A mule looks somewhat like both of its parents. Like the donkey, a mule has long ears, short mane, small feet, and a tail with a tuft of long hairs at the end. From the mother it gets a large shaped body and strong muscles. She also gives it a horse's ease in getting used to harness. The father gives the mule its sure-footedness and endurance. An important quality from the father is the way a mule saves its strength when it is forced to work hard for a long time. It is less likely to suffer from overwork than a horse.

Unfortunately, mules don't have offspring of their own, except in extremely rare cases. All male mules and most female mules are sterile.

Mules remain strong under much harsh treatment and work, but they work better when they are treated with kindness, as owners and handlers come to understand. They will do as much work as horses, and under harder conditions. The way mules can bear rough treatment makes them suitable for work in mines and harsher operations in mountainous terrain.

I feel I was very fortunate for not being compelled to work in a coalmine I recognize this as a honest and a noble endeavor to make a living for yourself and family. I know it's also a detriment to one's health and safety. I had a dad and four brothers as well as neighbors that worked in the mines. My boyhood friend Walter Lockhart of Venus and my good friend Buddy French from Gary have all been an outstanding source of a general understanding of a coalmine interior. Especially the article, "My first night in the mines," written by Buddy French. I have been told that where the mules were quartered inside the mine, they were given fresh water and Hi-Grade feed at all times. They were also brought out of the mines on most weekends to outside stables.

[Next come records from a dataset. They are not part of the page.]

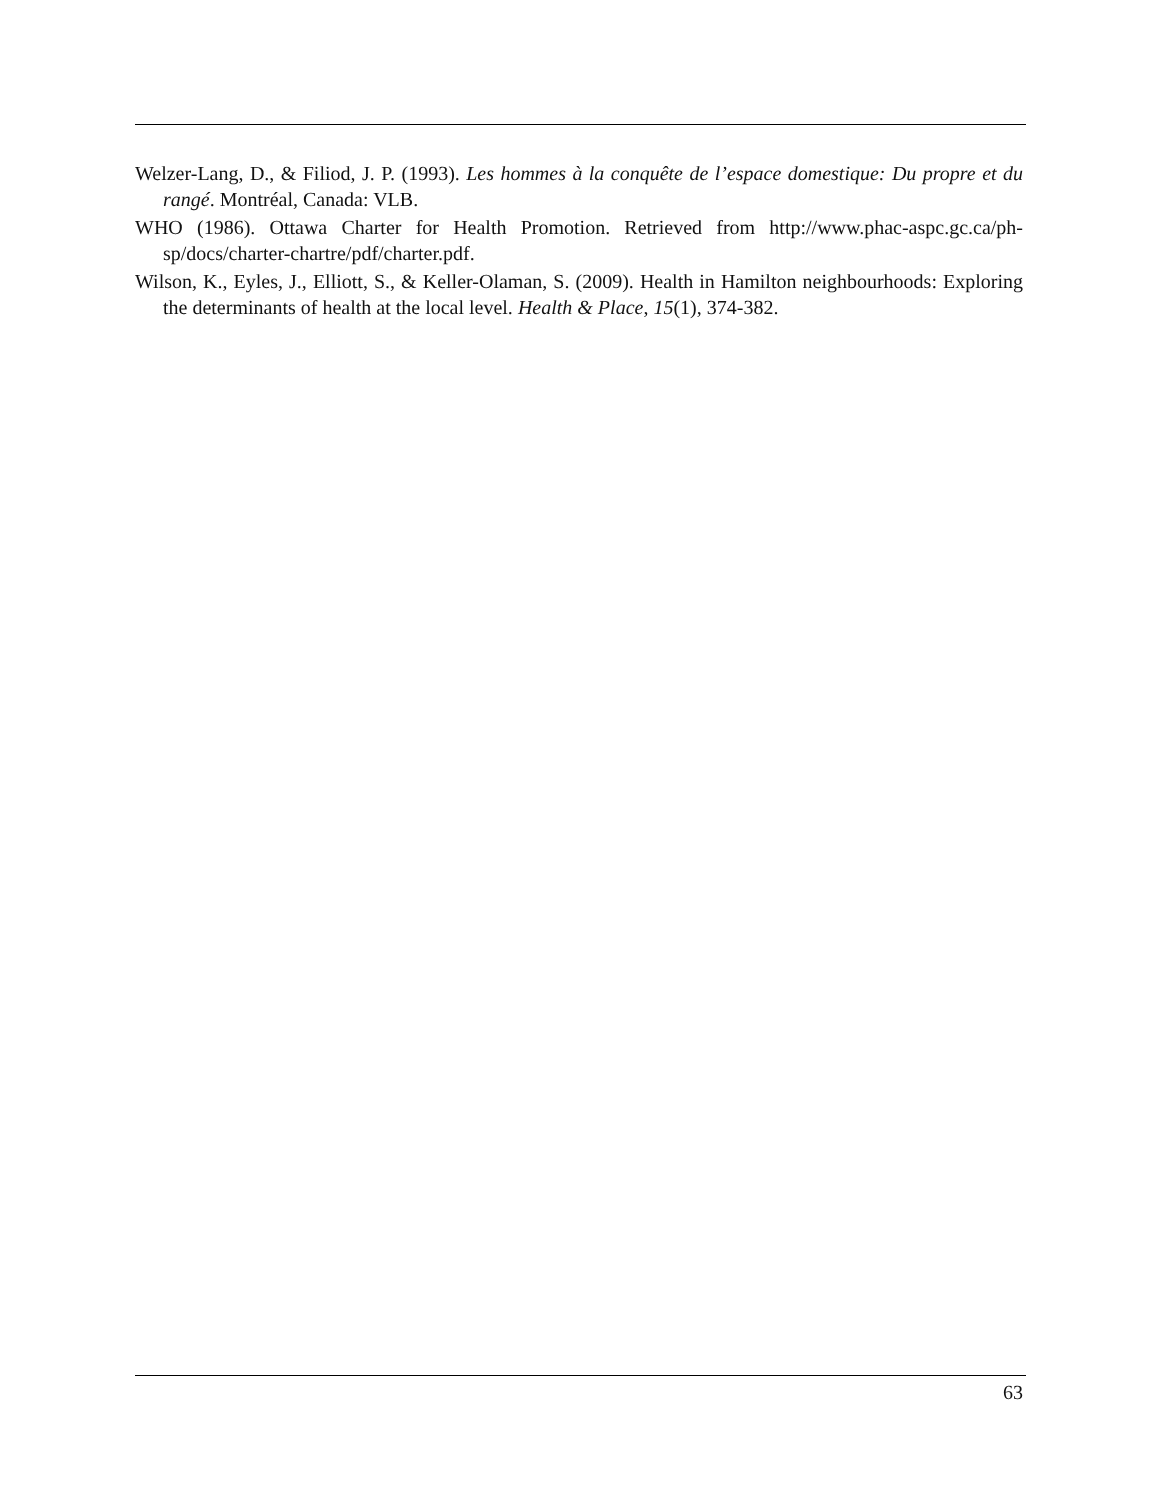Welzer-Lang, D., & Filiod, J. P. (1993). Les hommes à la conquête de l’espace domestique: Du propre et du rangé. Montréal, Canada: VLB.
WHO (1986). Ottawa Charter for Health Promotion. Retrieved from http://www.phac-aspc.gc.ca/ph-sp/docs/charter-chartre/pdf/charter.pdf.
Wilson, K., Eyles, J., Elliott, S., & Keller-Olaman, S. (2009). Health in Hamilton neighbourhoods: Exploring the determinants of health at the local level. Health & Place, 15(1), 374-382.
63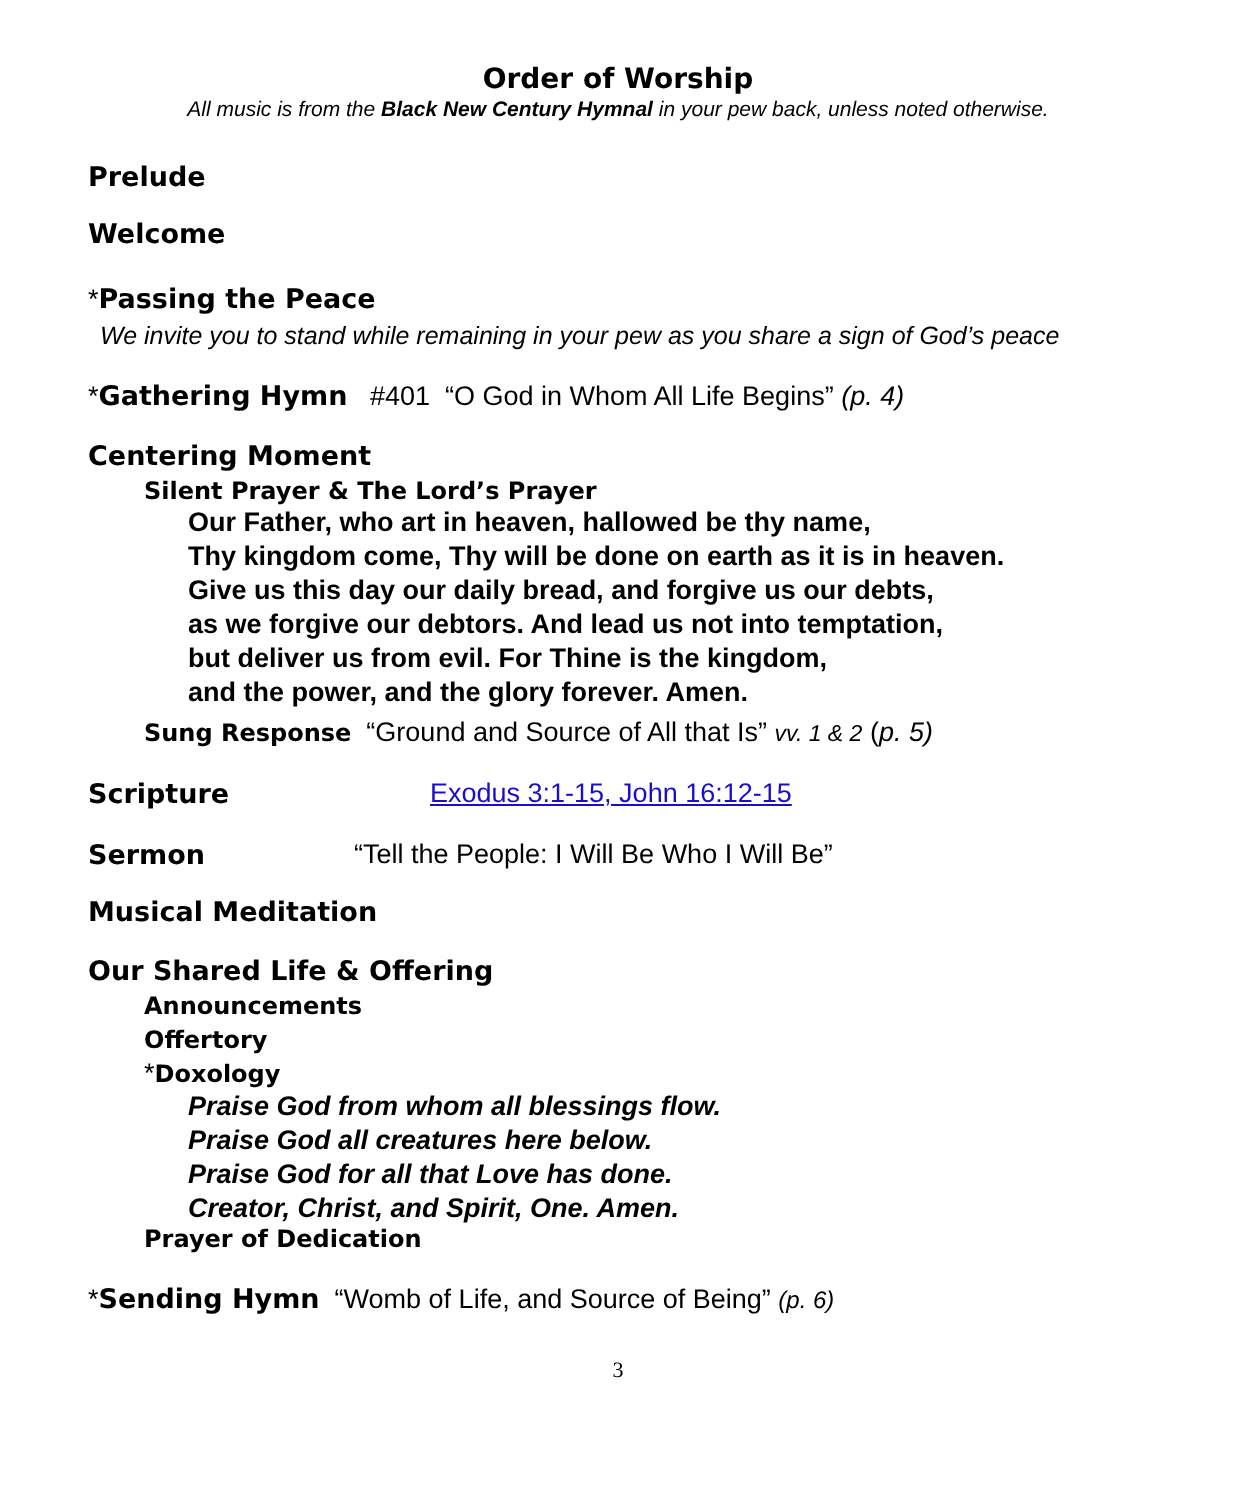Order of Worship
All music is from the Black New Century Hymnal in your pew back, unless noted otherwise.
Prelude
Welcome
*Passing the Peace
We invite you to stand while remaining in your pew as you share a sign of God’s peace
*Gathering Hymn #401 “O God in Whom All Life Begins” (p. 4)
Centering Moment
Silent Prayer & The Lord’s Prayer
Our Father, who art in heaven, hallowed be thy name,
Thy kingdom come, Thy will be done on earth as it is in heaven.
Give us this day our daily bread, and forgive us our debts,
as we forgive our debtors. And lead us not into temptation,
but deliver us from evil. For Thine is the kingdom,
and the power, and the glory forever. Amen.
Sung Response “Ground and Source of All that Is” vv. 1 & 2 (p. 5)
Scripture Exodus 3:1-15, John 16:12-15
Sermon “Tell the People: I Will Be Who I Will Be”
Musical Meditation
Our Shared Life & Offering
Announcements
Offertory
*Doxology
Praise God from whom all blessings flow.
Praise God all creatures here below.
Praise God for all that Love has done.
Creator, Christ, and Spirit, One. Amen.
Prayer of Dedication
*Sending Hymn “Womb of Life, and Source of Being” (p. 6)
3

Within a day or two after they were subjected to their barnyard training at Venus, the mules were taken to the mine. They were taken to turn hole hollow for entry into number four mine where my father worked. I was at the barn on the day the mules were taken away and had mixed feelings about their future, such as; Would the work be too hard for them? Would they get hurt or maybe even get killed? These were the thoughts that were going through my twelve year- old mind as the mules walked out of sight around a bend in the road to work underground and I would never see them again after enjoying their company and learning to like them for a short while.

A few weeks after the mules went to the mine. My father told me about some mules that ran away at the mine where he worked. He said the mules started to run when they heard some unfamiliar noise, which caused them to take out some support timbers when the load they were pulling left the track. He also said the mule during this incident that broke his leg was the same mule that tried to run away during the unloading at Gary. My thoughts were I wished they had not caught him. I asked my father what did they do with him after they put him down and he said, they brought him to the outside and buried him. I thought, " Poor O'L mule!! When he ran away before, did he fear this might happen to him?"